Hard fists, limp wrists: manly Stanley brawls.
12 August 2007 | by F Gwynplaine MacIntyreSee all my reviews

Before Stan Laurel became the smaller half of the all-time greatest comedy team, he laboured under contract to Broncho Billy Anderson in a series of cheapies, many of which were parodies of major Hollywood features. Most of Laurel's 'parody' films are only mildly funny, and even less funny for modern audiences who haven't seen the original movie which Laurel is parodying. 'The Soilers' remains slightly funny for modern audiences, but was probably funnier in 1923 for audiences who recognised the source material.
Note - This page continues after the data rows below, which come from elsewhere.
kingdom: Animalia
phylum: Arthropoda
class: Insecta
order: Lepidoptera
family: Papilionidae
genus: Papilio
'The Spoilers' was originally a best-selling novel by Rex Beach: a tale of two-fisted prospectors in the Klondike gold rush of 1898, culminating in a knock-down drag-out brawl. The story was so popular, it was filmed at least five times (one version starring John Wayne). This 1923 slapstick comedy parodies a film version of 'The Spoilers' released three months earlier ... which was at least the second movie version of Beach's much-filmed novel.
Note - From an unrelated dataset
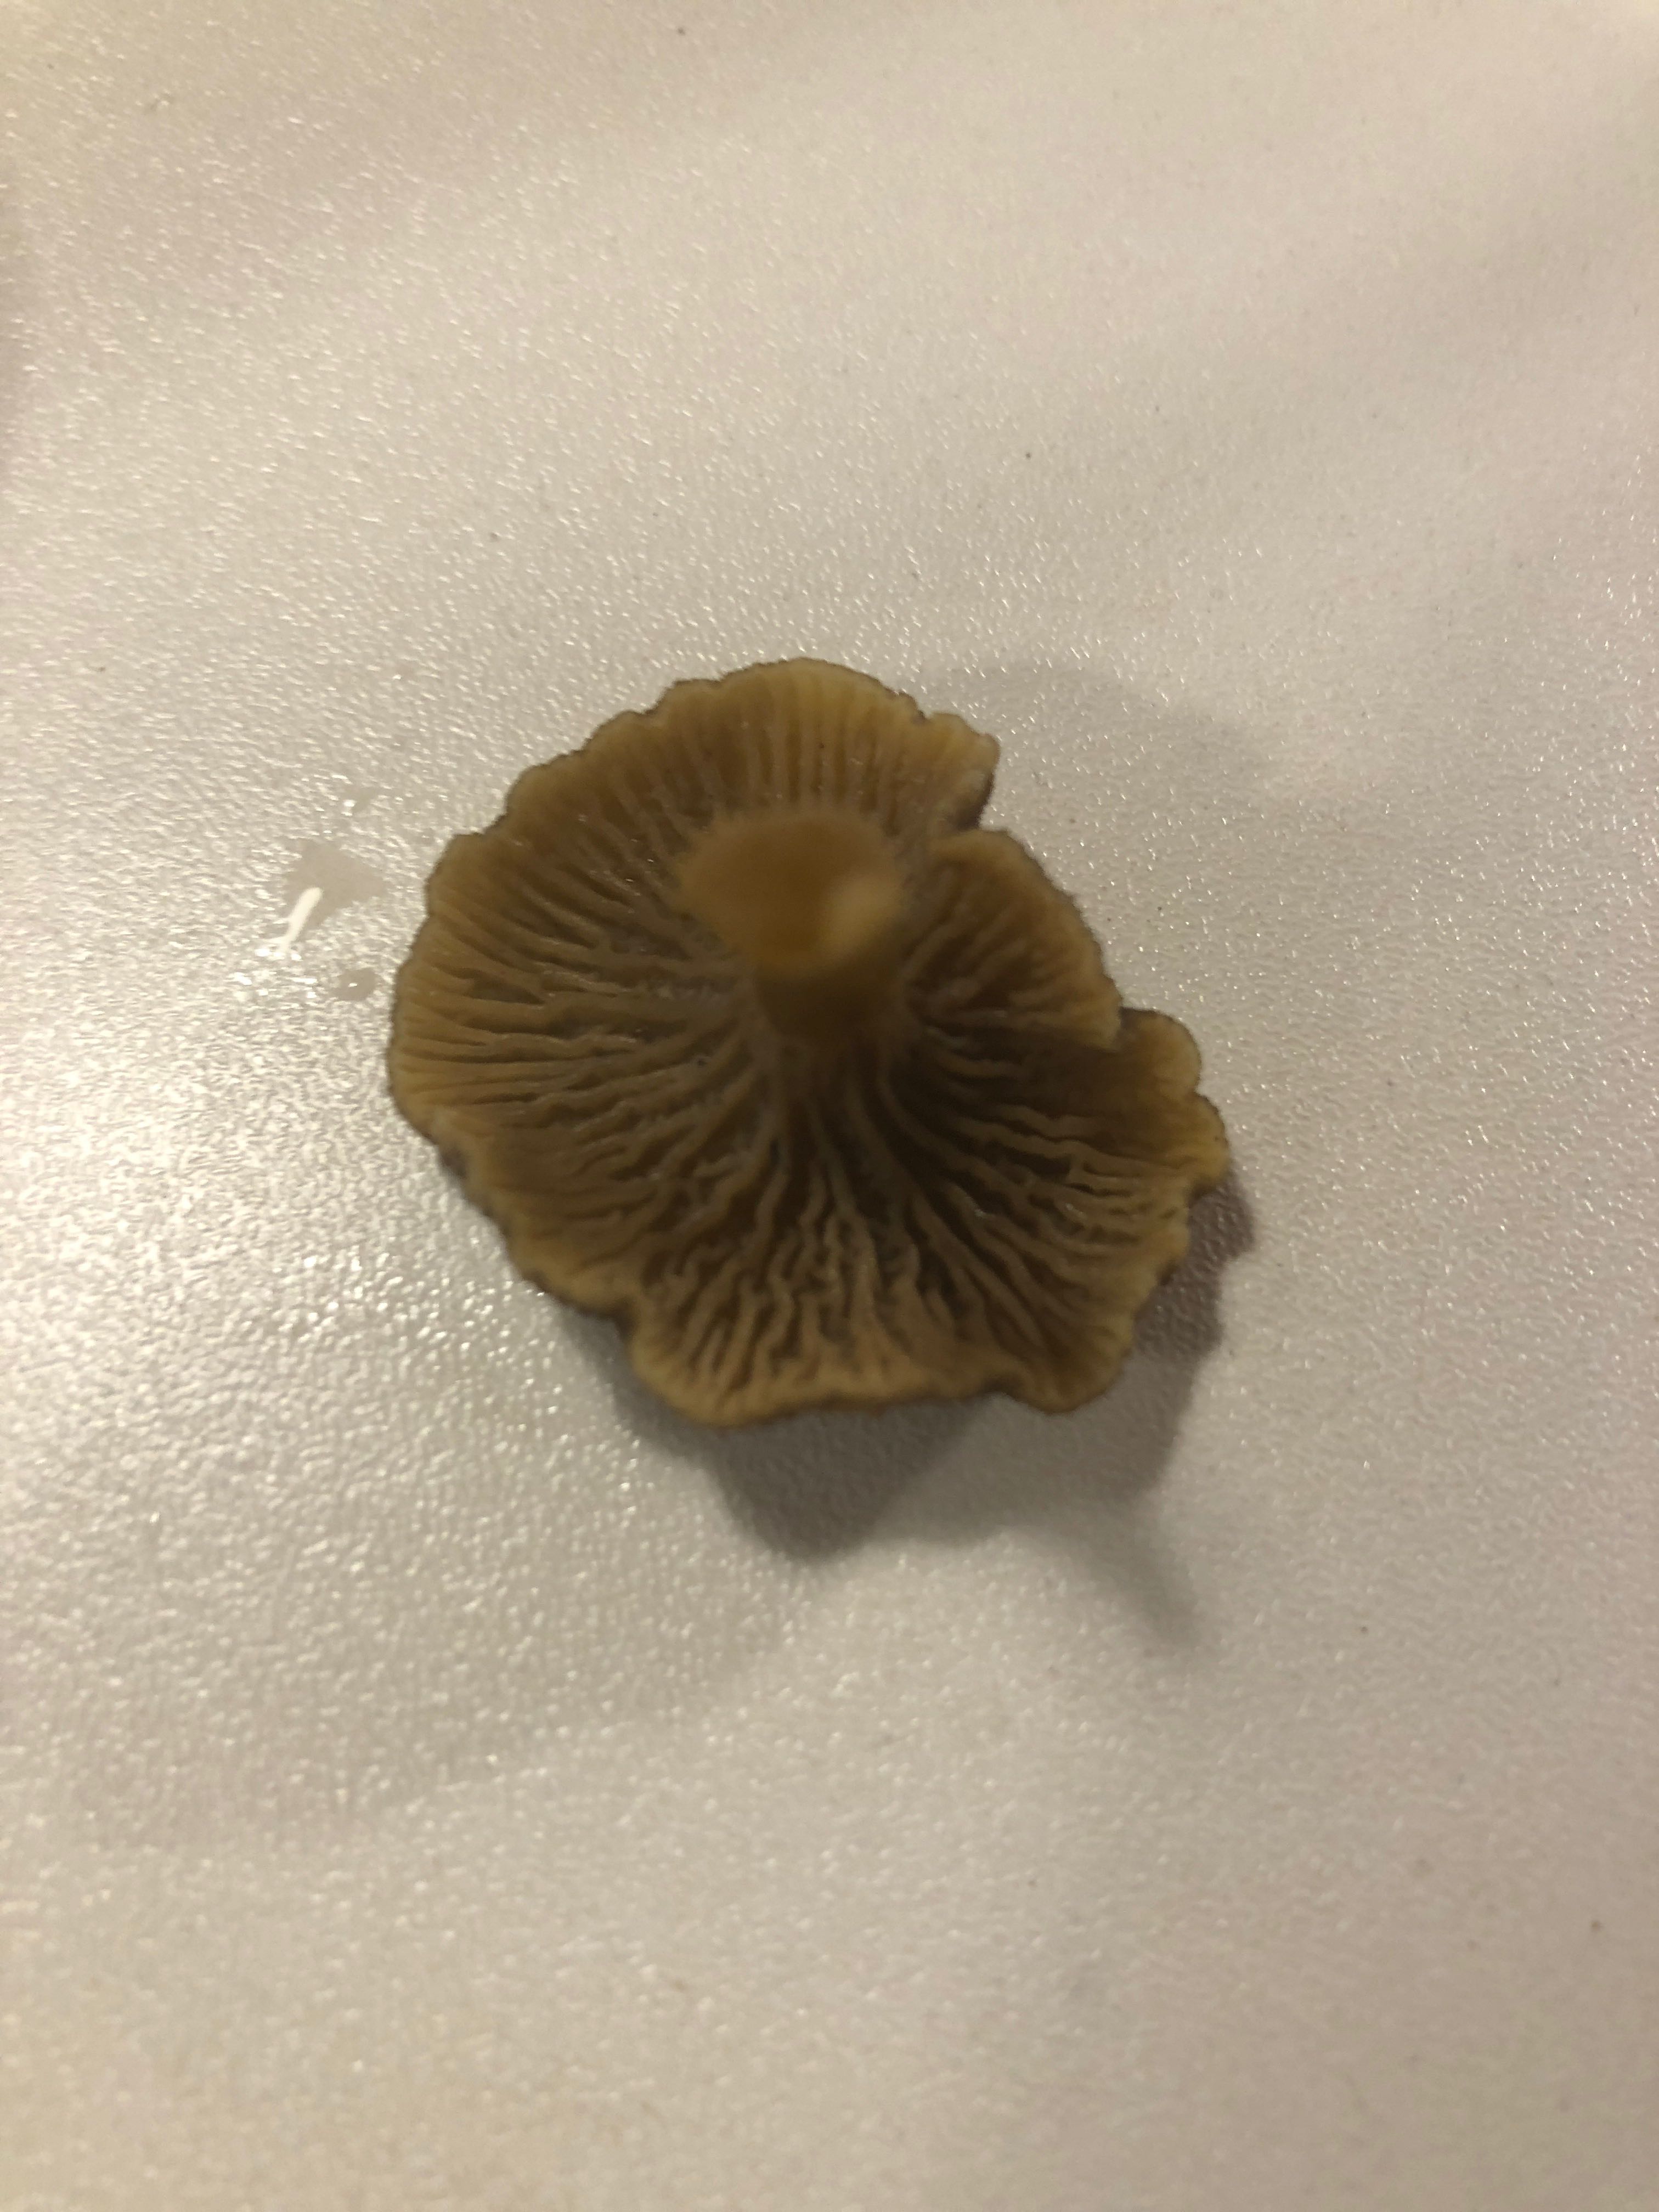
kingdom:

In 'The Spoilers', hero Glennister squares off against villain McNamara. Here, they're parodied as "Canister" and "Smacknamara". Sadly, most of 'The Soilers' remains on that Mad-magazine level of wit. Since 'The Soilers' is a two-reeler, it can't possibly parody the entire plot of Beach's novel, so it inevitably emphasises the climactic barroom brawl.

There are a couple of decent gags here. The sheriff is trustworthy, because -- as a title card assures us -- 'Once he had been bought, he stayed bought.' So that's all right, then.

In recent years, 'The Soilers' has attracted some scholarly attention for the presence of an unnamed character portrayed by George Rowe. Among all these rootin' tootin' manly macho males, Rowe depicts an effeminate simpering cowboy who is clearly meant to be what folks used to call a 'nance'. During the climactic fight scene, while Stan Laurel and James Finlayson are tearing each other apart, Rowe sashays into the room in skin-tight dungarees and rearranges the furniture. Hilarious! Later, he addresses Stan as 'my hero' and tosses him a bouquet in the form of dropping a flowerpot from the balcony above. The pot lands on Stan's head, though the action is cleverly staged so that we can't tell if the lonesome cowboy did it intentionally or not.

What I found utterly fascinating about Rowe's performance here is that it doesn't seem to be malicious: he's depicting the stereotype of an effeminate 'cissy', presumably homosexual, yet none of the humour is at this character's expense. Rather than inviting us to find this character ridiculous or unnatural, 'The Soilers' gets considerable laughs from the incongruous contrast of this simpering figure among the brawlers ... depicting this one cowboy merely as different from manly Stanley and the rest, not inferior to them. 'The Soilers' indicates that gays weren't invisible in 1923 ... and straight audiences were savvy enough to recognise them. I'll rate 'The Soilers' 7 out of 10, as one of Stan Laurel's funniest pre-Hardy movies.